We report the synthesis, spectroscopic and structural characterization, and computational analysis of a series of phosphomolybdate complexes with tetravalent metal cations. The reaction between CeIV and ThIV with phosphomolybdate at the optimum pH for the stabilization of the lacunary heteropolyoxometalate anion, [PMo11O39]7–, results in the formation of compounds containing the anions [Ce(PMo11O39)2]10− and [Th(PMo11O39)2]10−, respectively. Single crystal X-ray diffraction analysis was performed on salts of both species, Cs10[Ce(PMo11O39)2]·20H2O and (NH4)10[Th(PMo11O39)2]·22H2O. In both anionic complexes the f-block metal cation is coordinated to the four unsaturated terminal lacunary site oxygens of each [PMo11O39]7− anion, yielding 8 coordinate sandwich complexes, analogous to previously prepared related complexes. Spectroscopic characterization points to the stability of these complexes in solution over a reasonably wide pH range. Density functional analysis suggests that the Ce−O bond strength in [Ce(PMo11O39)2]10− is greater than the Th−O bond strength in [Th(PMo11O39)2]10−, with the dominant bonding interaction being ionic in both cases. In contrast, under similar reaction conditions, the dominant solid state ZrIV and HfIV complexes formed contain the anions [Zr(PMo12O40)(PMo11O39)]6− and [Hf(PMo12O40)(PMo11O39)]6−, respectively.

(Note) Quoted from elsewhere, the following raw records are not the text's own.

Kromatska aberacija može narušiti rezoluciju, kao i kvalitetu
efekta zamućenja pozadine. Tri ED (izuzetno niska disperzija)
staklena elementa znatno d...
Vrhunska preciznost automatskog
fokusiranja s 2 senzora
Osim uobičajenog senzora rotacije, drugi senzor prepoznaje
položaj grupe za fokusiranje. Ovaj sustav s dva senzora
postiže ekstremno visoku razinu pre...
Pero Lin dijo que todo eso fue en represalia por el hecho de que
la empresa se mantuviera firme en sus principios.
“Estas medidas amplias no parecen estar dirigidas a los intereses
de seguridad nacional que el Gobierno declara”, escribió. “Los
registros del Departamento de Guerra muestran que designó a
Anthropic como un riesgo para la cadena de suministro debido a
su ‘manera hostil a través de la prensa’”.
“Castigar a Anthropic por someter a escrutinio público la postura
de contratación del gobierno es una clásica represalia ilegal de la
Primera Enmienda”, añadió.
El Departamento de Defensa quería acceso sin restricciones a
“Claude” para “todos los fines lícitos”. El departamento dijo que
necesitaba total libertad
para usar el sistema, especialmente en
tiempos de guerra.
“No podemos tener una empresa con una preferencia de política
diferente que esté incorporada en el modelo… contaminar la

In these complexes the central Group 4 d-block metal cations are coordinated to the four unsaturated terminal lacunary site oxygens of the [PMo11O39]7− ligand and to four bridging oxygens of a plenary Keggin anion, [PMo12O40]3−. In addition, (NH4)5{Hf[PMo12O40][(NH4)PMo11O39]}·23.5H2O can be crystallized as a minor product. The structure of the anion, {Hf[PMo12O40][(NH4)PMo11O39]}5−, reveals coordination of the central HfIV cation via four bridging oxygens on both the coordinated [PMo11O39]7− and [PMo12O40]3− anions. Unusually, the highly charged lacunary site remains uncoordinated to the Hf metal center but instead interacts with an ammonium cation. 31P NMR indicates that complexation of the Keggin anion, [PMo12O40]3−, to HfIV and ZrIV will stabilize the Keggin anion to a much higher pH than usually observed.